I also dealt with built-in PL/SQL stored procedures where I didn't know in advance what exceptions could be raised, and so learned over time what were the most likely ones to come back based on my imperfect understanding of the internal workings of some package. But how could I ever predict in advance all the things that could go wrong when settings were changed, the database upgraded, or some hardware limit was reached that I couldn't anticipate in a test environment? The people writing such routines, who have greater expertise with the internal operations, can just RAISE any exceptions and put the burden of predicting and handling them on you, the ill-informed caller. That feels like the wrong way round.

For those reasons, I wouldn't demand that WHEN OTHERS always propagate an exception back to the caller. It could be protecting a purely optional section of code, for example one that logs error conditions. (Which is already likely to be called when things are messed up in unexpected ways.) Or that produces some optional UI adornment that can be skipped in the name of keeping things running in the face of moderate problems. Personally, I'm happy when PL/SQL stored procedures tackle some new problem domain where not every code path is mission critical or represents a DML operation inside a transaction.

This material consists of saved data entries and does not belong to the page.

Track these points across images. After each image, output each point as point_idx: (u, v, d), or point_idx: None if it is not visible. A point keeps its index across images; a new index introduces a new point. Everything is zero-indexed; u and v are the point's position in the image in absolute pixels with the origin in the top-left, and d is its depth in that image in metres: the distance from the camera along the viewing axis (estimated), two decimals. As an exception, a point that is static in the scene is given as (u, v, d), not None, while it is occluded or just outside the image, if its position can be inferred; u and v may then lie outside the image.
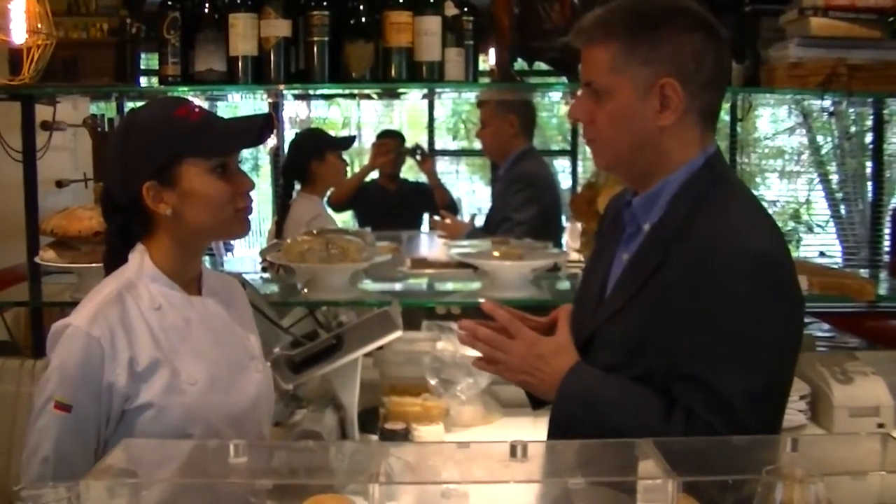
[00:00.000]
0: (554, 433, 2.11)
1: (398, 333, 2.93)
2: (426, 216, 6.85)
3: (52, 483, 2.01)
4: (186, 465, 1.68)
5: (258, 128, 2.27)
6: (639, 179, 2.15)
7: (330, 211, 7.09)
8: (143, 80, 3.62)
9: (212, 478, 1.56)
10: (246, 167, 12.72)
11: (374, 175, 6.97)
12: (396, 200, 6.72)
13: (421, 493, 1.62)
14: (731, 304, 1.92)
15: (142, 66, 3.72)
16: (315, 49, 3.27)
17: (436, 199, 6.70)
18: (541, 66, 3.72)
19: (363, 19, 3.28)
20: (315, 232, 3.75)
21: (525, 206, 5.12)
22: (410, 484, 1.59)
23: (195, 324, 2.29)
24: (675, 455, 1.57)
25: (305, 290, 3.51)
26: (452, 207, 6.81)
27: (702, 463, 1.61)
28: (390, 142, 6.91)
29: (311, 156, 5.35)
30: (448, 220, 5.34)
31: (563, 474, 1.63)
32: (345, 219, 7.27)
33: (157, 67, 3.39)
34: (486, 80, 4.02)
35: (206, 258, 8.98)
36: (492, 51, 3.61)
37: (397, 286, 3.89)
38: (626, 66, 2.03)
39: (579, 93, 2.16)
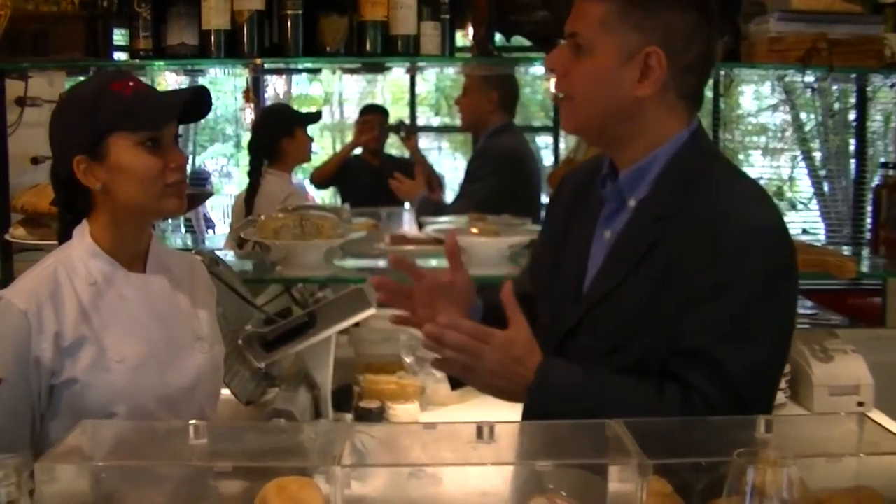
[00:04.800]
0: None
1: (372, 311, 2.90)
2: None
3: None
4: (144, 447, 1.63)
5: (185, 101, 2.23)
6: (610, 147, 2.10)
7: (311, 187, 7.06)
8: (117, 56, 3.54)
9: (170, 460, 1.52)
10: (228, 144, 12.69)
11: (358, 150, 6.89)
12: (380, 176, 6.60)
13: (387, 475, 1.59)
14: (740, 279, 1.89)
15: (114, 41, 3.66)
16: (289, 23, 3.21)
17: (419, 175, 6.64)
18: (523, 41, 3.67)
19: (337, -8, 3.22)
20: (289, 208, 3.71)
21: (481, 179, 5.09)
22: (373, 466, 1.55)
23: (132, 301, 2.26)
24: (646, 437, 1.54)
25: (279, 268, 3.47)
26: (437, 183, 6.76)
27: (674, 444, 1.58)
28: (374, 118, 6.82)
29: (281, 132, 5.30)
30: (402, 181, 5.29)
31: (532, 456, 1.60)
32: (323, 195, 7.22)
33: (126, 42, 3.33)
34: (465, 55, 3.97)
35: (189, 235, 9.03)
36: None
37: (374, 263, 3.85)
38: (616, 26, 1.97)
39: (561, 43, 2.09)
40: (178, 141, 2.30)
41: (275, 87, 8.43)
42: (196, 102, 2.28)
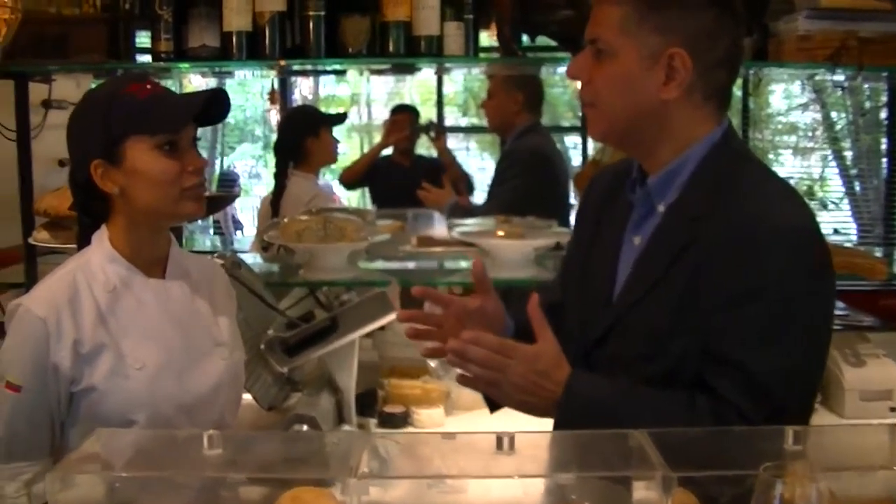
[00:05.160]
0: None
1: (394, 315, 2.87)
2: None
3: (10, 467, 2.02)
4: (158, 457, 1.60)
5: (202, 104, 2.20)
6: (638, 152, 2.04)
7: (340, 188, 7.03)
8: (139, 58, 3.53)
9: (183, 470, 1.49)
10: (257, 145, 12.71)
11: (388, 151, 6.85)
12: (410, 177, 6.56)
13: (405, 486, 1.55)
14: (772, 282, 1.83)
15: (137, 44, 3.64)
16: (311, 24, 3.18)
17: (450, 177, 6.60)
18: (549, 41, 3.63)
19: (359, -8, 3.19)
20: (313, 211, 3.68)
21: (510, 181, 5.06)
22: (389, 478, 1.52)
23: (151, 307, 2.24)
24: (671, 447, 1.49)
25: (302, 271, 3.44)
26: (466, 185, 6.72)
27: (700, 456, 1.53)
28: (403, 117, 6.79)
29: (307, 133, 5.29)
30: (430, 191, 5.24)
31: (554, 467, 1.56)
32: (349, 196, 7.21)
33: (149, 44, 3.31)
34: (491, 54, 3.93)
35: (217, 237, 9.03)
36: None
37: (398, 265, 3.81)
38: (636, 29, 1.92)
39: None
40: (197, 144, 2.27)
41: (300, 88, 8.43)
42: (214, 105, 2.26)
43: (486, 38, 3.70)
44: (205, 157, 2.26)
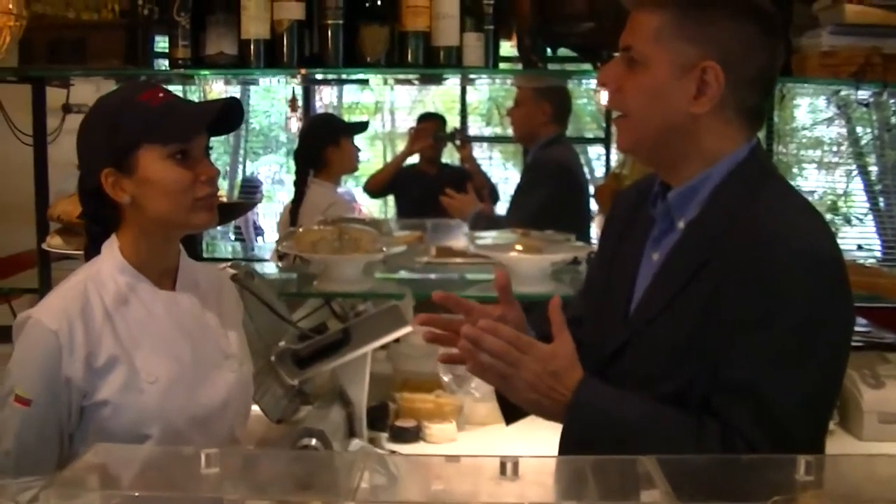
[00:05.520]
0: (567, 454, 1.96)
1: (408, 329, 2.84)
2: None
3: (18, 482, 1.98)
4: (154, 475, 1.57)
5: (215, 113, 2.17)
6: (664, 167, 2.00)
7: (365, 196, 7.01)
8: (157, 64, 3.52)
9: (179, 489, 1.46)
10: (280, 152, 12.70)
11: (415, 160, 6.82)
12: (436, 186, 6.51)
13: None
14: (786, 307, 1.78)
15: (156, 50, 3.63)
16: (329, 32, 3.14)
17: (475, 186, 6.56)
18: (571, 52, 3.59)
19: (378, 2, 3.15)
20: (328, 221, 3.66)
21: (533, 192, 5.02)
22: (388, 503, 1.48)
23: (161, 318, 2.21)
24: (680, 475, 1.45)
25: (316, 282, 3.41)
26: (492, 194, 6.69)
27: (709, 485, 1.49)
28: (429, 125, 6.75)
29: (327, 141, 5.28)
30: (454, 197, 5.20)
31: (558, 494, 1.52)
32: (370, 205, 7.18)
33: (166, 50, 3.29)
34: (509, 65, 3.89)
35: (238, 243, 9.03)
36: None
37: (415, 276, 3.78)
38: (670, 38, 1.88)
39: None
40: (210, 153, 2.24)
41: (320, 96, 8.41)
42: (228, 114, 2.23)
43: (509, 47, 3.66)
44: (217, 167, 2.23)
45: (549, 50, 3.48)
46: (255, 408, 2.66)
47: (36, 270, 3.53)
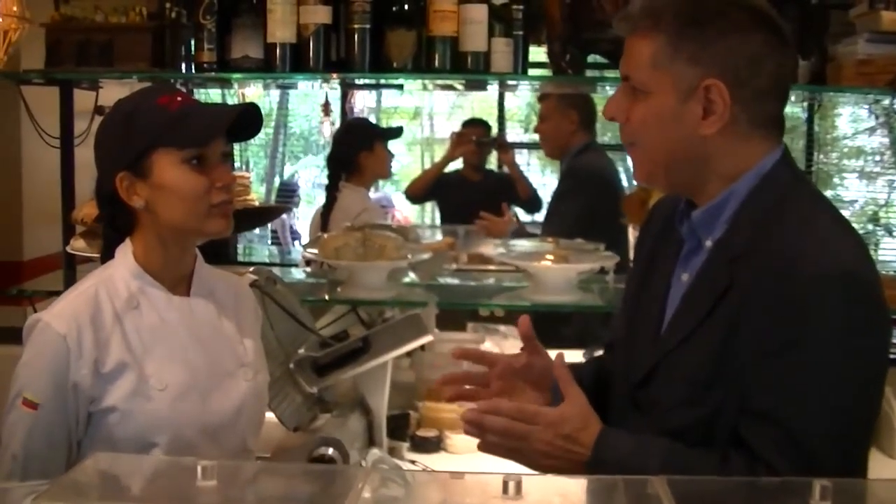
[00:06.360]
0: None
1: (428, 338, 2.81)
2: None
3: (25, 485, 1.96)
4: (149, 487, 1.54)
5: (233, 118, 2.13)
6: (685, 191, 1.92)
7: (405, 202, 6.97)
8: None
9: (172, 502, 1.42)
10: (320, 156, 12.69)
11: (459, 165, 6.76)
12: (480, 192, 6.44)
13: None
14: (814, 330, 1.69)
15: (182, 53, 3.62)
16: (356, 37, 3.12)
17: (518, 192, 6.51)
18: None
19: (406, 6, 3.13)
20: (354, 227, 3.62)
21: (571, 199, 4.98)
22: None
23: (174, 325, 2.17)
24: (690, 498, 1.40)
25: (339, 288, 3.38)
26: (535, 201, 6.65)
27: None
28: (471, 131, 6.69)
29: (361, 147, 5.25)
30: (488, 220, 5.13)
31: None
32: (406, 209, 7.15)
33: (192, 53, 3.28)
34: (539, 71, 3.85)
35: (275, 247, 9.02)
36: (547, 43, 3.44)
37: (441, 283, 3.75)
38: (669, 62, 1.80)
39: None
40: (229, 159, 2.21)
41: (353, 101, 8.39)
42: (248, 119, 2.20)
43: (542, 53, 3.62)
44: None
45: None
46: (271, 415, 2.62)
47: (61, 272, 3.53)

As a developer, you also don't necessarily get to control how unhandled exceptions are displayed or logged all the way back at the web layer. For example, the PL/SQL web gateway by default shows a stack trace, which makes unhandled exceptions easy to debug in a development/test environment. But that might be turned into a generic 404-style error page on the production web server, meaning it's just as well to handle the exception entirely yourself (WHEN OTHERS with no RAISE) and put up your own error page or make subtle changes to your page of search engine results or whatever.
The best argument I've seen against WHEN OTHERS THEN <something besides raise> is that the system could be so hosed that another exception occurs doing something you thought was completely innocuous inside the handler, leading to an infinite loop of exceptions. I've never encountered that myself, so I can't say how that works in practice.

Getting away from PL/SQL for a second...

In Javascript, you're almost always dealing with non-critical code paths. Which makes it more practical to do less granular error handling. (If errors X, Y, or Z occur during this function, don't display the ad widget we were trying to retrieve.)

Python's nice robust standard library and introspection makes it very pleasant to write exception handlers for routines you didn't write yourself. There are plenty of things you can do with scripting languages where, if you run out of memory or out of disk space, you can live with a sudden halt and an error report rather than extensive recovery actions. So in Python (and Perl, et. al.) I don't mind having a top-level exception handler and not going overboard with try/catch blocks for every operation that could fail.